Glacier charges $120 per terabyte per year to store data, a low cost that has created not just excitement in the market but also claims that tape is dead. Glacier doesn't charge for transfers into storage, but it does charge for transfers out of storage. While the service does present a challenge to tape, that isn't because a disk solution is inherently less costly.

The argument gets down to an in-house vs. public cloud offering. For companies that don't use tape in-house, Glacier may very well provide a more effective service due to its cost and/or ease of use--it requires no up-front investment in equipment, personnel or training. For those using disk more and more for backup and who also have a tape infrastructure, Glacier may prove an attractive proposition. Tape vendors will have to convince them that archiving--both active and deep--as well as deep backup copies, are best left on tape. That story plays best to large and sophisticated customers. In other words, tape isn't dead, but it faces another challenge.

Overall, Glacier provides a pay-as-you-go expense model that reflects operational cost versus capital cost and is easy to plan for. Moreover, it seems affordable and competitive.

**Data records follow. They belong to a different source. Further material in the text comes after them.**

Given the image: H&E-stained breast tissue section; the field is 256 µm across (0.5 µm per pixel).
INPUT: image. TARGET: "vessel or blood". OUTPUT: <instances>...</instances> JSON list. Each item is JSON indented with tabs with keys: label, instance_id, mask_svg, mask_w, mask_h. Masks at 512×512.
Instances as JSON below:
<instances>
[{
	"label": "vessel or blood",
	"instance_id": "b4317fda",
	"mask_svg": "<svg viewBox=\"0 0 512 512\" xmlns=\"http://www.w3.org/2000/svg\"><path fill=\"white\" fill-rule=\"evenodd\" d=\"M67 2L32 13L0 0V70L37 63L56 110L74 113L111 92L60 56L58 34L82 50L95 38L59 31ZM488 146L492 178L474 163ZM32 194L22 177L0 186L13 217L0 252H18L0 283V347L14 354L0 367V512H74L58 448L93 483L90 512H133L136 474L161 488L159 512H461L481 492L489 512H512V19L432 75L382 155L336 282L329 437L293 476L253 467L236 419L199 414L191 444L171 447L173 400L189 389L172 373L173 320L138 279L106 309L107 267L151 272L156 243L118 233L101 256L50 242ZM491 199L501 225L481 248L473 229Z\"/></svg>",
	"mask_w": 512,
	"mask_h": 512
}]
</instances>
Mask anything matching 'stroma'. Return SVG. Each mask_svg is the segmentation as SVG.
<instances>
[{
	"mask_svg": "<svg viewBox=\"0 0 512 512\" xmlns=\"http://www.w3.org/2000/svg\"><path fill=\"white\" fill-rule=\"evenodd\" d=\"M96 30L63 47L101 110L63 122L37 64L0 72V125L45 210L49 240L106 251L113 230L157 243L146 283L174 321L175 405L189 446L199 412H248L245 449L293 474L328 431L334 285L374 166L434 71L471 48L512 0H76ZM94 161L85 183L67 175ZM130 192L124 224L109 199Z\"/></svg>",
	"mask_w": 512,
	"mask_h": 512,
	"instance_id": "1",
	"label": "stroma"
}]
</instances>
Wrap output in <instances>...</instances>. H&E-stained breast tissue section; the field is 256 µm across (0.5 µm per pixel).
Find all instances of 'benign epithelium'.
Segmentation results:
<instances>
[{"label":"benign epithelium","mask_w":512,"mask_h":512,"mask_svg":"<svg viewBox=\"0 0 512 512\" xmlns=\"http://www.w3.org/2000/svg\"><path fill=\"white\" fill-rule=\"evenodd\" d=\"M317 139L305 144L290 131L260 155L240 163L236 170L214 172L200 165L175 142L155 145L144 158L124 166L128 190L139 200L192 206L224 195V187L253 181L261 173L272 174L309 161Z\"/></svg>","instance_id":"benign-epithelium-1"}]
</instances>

Amazon seems to be a prescient company that anticipates needs and defines well-crafted solutions that meet real requirements for both consumers and businesses. Glacier is just the latest example of this. Although it's still fashionable to talk about the private cloud, Amazon inexorably continues to make its case for the use of the public cloud in a growing number of ways.

No, public clouds aren't taking over all of the cloud world (as hybrid seems the most reasonable use-case scenario, over time). But it will continue to make inroads in targeted areas, including the deep archiving and selected backup solutions that Glacier delivers.

Amazon's Glacier won't kill tape, but it should make tape vendors stand up and take notice, especially since the company has been the first mover/innovator among public cloud providers in numerous spaces. Though Glacier doesn't qualify as an automatic loss for tape vendors, in all, it looks like another win for Amazon.